Engaging individuals and kicking them into retirement-saving gear has always been a tough proposition. In today’s world, where consumer mind-sets are shifting more rapidly than ever because of the continued advances in technology, grabbing people’s attention is even harder, says Kris Gates, assistant vice president of participant and interactive marketing with MassMutual Retirement Services. It’s become clear that the standardized outreach programs of yore have little or no impact at all.
That’s why MassMutual’s Retirement Services Division decided to kick things up a few notches by leveraging the fundamentals of behavioral finance for its 2012 RetireSmart program. The national campaign simplifies retirement planning by reaching out to individuals in a targeted and focused manner, encouraging them to enroll in retirement plans, save, consolidate and allocate their retirement plan savings in personalized ways that are meaningful to them.
“Historically, the [retirement savings] industry would treat everyone in a plan the same way,” Gates says. “All the employees in a particular company would get the same campaign, but we have seen that this kind of approach isn’t relevant to everyone. If we’re going to succeed in getting more people to save, we’ve got to get down to personal needs and what matters at the individual level.”
The RetireSmart program is all about relevance, Gates says and creating relevance based on the differences between people. The population the program targets are broken up into gender groups first of all and then segmented into four different age categories, taking into account that different groups think and act in different ways.

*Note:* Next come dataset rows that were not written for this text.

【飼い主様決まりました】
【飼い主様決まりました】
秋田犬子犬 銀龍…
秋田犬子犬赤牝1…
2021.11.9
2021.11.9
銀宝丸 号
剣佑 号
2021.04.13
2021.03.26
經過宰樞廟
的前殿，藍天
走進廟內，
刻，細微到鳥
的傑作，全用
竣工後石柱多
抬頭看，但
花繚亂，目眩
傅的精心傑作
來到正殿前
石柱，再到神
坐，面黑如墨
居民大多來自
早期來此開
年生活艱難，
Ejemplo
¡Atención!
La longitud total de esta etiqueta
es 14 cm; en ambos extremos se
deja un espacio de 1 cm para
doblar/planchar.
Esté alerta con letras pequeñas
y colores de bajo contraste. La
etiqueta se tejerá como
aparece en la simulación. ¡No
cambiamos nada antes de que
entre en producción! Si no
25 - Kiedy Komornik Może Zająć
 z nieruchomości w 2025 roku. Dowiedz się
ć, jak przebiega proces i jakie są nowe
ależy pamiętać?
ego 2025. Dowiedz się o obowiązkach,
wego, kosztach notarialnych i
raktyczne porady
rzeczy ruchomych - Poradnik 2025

“A decade ago, we’d go out and dump the same postcard on 300,000 people, and that would have no effect at all,” Gates says. “Today, I have 32 messages and each one creates a great deal more relevance.”
A message that goes to a 20-year-old, for example, would be quite different from one going out to a 40-year-old. Women and men of different age groups behave in totally different ways, Gates says, and one person’s sense of humor may not be another’s, so messages are constructed very carefully and individually. The program also takes into account ethnic backgrounds and how they can impact investment behavior.

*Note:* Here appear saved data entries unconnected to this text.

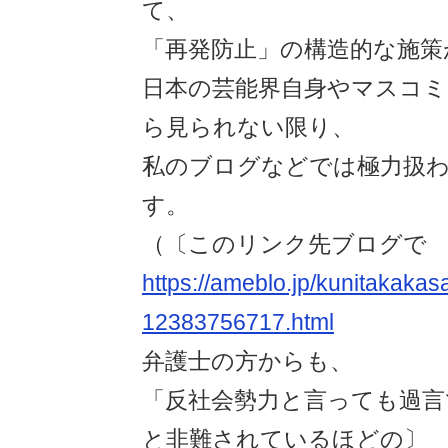
て、
「再発防止」の構造的な施策
日本の芸能界自身やマスコミ
ら見られない限り、
私のブログなどでは極力扱
す。
（〔このリンク先ブログで
https://ameblo.jp/kunitakakasa
12383756717.html
弁護士の方からも、
「反社会勢力と言っても過言
と非難されているほどの〕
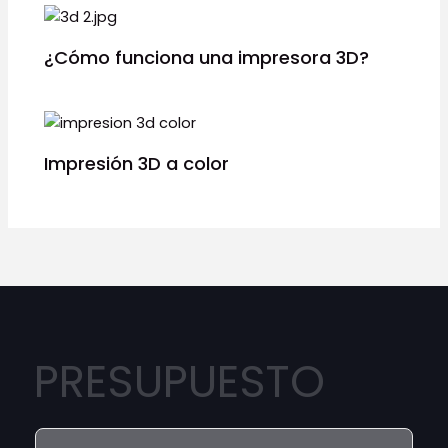
¿Cómo funciona una impresora 3D?
Impresión 3D a color
PRESUPUESTO
N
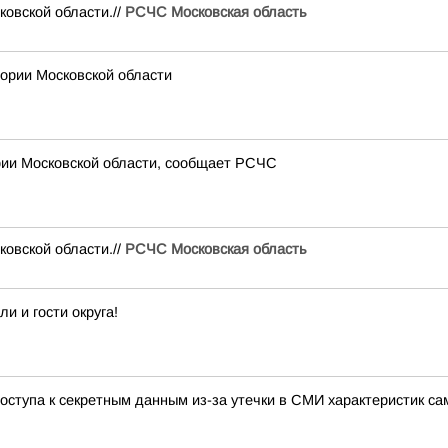
вской области.//
РСЧС Московская область
рии Московской области
рии Московской области, сообщает РСЧС
вской области.//
РСЧС Московская область
 и гости округа!
ступа к секретным данным из-за утечки в СМИ характеристик са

The program is a work in progress for MassMutual, Gates says, and it’s constantly being tested and enhanced to figure out what works and what doesn’t.
“We have multiple catch points because something may not work the first time around, and we may need to try again to catch someone’s attention,” he says.

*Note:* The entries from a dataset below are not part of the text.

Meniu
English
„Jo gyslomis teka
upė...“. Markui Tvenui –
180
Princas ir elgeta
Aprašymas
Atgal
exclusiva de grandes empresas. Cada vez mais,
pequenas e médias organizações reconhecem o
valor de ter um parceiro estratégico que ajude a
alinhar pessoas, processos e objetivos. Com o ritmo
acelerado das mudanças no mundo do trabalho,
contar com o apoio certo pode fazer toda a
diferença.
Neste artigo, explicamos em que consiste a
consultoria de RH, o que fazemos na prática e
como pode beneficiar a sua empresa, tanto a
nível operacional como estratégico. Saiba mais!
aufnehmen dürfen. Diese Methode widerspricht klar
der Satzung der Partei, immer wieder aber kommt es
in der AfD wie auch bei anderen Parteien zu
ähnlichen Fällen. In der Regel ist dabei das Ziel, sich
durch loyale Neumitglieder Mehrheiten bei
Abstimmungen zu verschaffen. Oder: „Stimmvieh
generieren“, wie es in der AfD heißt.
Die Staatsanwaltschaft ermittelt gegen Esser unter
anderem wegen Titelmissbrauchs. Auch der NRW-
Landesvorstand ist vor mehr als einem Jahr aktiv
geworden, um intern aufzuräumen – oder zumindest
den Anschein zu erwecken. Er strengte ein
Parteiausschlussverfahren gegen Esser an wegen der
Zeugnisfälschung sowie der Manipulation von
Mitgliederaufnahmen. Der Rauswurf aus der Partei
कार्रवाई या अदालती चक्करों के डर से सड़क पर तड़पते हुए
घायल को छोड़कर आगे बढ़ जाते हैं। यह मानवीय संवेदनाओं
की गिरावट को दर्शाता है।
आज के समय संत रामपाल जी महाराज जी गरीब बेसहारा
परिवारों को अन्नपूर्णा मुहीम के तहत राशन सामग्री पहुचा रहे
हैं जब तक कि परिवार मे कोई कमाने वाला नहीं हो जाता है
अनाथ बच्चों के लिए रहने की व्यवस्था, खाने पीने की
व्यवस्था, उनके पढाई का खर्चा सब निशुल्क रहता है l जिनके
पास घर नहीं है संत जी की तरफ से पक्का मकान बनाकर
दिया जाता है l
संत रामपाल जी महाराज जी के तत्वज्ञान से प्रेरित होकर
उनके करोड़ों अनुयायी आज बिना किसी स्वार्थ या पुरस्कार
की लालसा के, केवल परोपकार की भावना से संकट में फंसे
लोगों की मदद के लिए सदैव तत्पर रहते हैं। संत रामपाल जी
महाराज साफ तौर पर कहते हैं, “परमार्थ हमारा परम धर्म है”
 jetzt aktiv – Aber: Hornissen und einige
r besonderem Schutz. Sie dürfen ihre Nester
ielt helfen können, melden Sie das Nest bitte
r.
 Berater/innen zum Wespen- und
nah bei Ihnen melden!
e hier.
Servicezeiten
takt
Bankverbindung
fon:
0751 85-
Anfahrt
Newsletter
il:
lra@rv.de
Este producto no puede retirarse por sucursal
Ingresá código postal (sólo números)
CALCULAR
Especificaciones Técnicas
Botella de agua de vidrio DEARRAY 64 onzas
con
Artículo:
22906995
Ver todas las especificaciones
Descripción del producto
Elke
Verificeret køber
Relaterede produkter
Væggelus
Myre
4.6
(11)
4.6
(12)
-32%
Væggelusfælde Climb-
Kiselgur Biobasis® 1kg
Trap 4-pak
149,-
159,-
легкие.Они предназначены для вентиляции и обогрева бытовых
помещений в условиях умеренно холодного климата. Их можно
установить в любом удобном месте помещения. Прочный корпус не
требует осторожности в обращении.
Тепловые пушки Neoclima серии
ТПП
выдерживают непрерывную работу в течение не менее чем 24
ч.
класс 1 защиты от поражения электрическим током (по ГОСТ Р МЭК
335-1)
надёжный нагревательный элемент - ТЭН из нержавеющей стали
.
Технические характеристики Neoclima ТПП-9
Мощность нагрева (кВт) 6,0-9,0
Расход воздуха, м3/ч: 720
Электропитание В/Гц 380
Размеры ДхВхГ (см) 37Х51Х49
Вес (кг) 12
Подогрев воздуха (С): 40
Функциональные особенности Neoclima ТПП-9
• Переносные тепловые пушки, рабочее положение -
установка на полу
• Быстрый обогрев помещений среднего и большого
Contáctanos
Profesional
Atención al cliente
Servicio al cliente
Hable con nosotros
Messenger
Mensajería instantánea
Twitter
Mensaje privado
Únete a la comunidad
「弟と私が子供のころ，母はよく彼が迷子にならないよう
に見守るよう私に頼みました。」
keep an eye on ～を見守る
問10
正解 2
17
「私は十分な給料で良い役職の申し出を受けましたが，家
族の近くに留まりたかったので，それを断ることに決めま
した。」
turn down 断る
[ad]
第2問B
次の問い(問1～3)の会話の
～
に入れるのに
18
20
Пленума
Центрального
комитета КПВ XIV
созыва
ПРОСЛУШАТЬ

The company’s already noted that clichés don’t work: “The image of the retired couple walking on the beach – that just doesn’t fly because no one thinks of their retirement that way anymore,” Gates says.
Although green is the way to go, MassMutual has seen that print actually has greater value for the younger generation, since snail mail is such a rarity for them.
The 2012 Save campaign reached more than 308,000 participants across all age groups, and the combination of motivational participant messaging and imagery used in the mailings resulted in a 4.23% response rate, which more than doubles the 2.06% industry benchmark.
Thus far, participants increased their deferrals by 3.33 percentage points on average, MassMutual said in a release, with average deferral rates for women rising by 3.53 percentage points compared to 3.34 percentage points for men. Deferral increased by 8.75 percentage points for the 55-plus age group, but participants in both the 18-to-34 and 35-to-54 age groups also substantially increased their deferrals by 5.25 percentage points and 6.62 percentage points, respectively, the company said.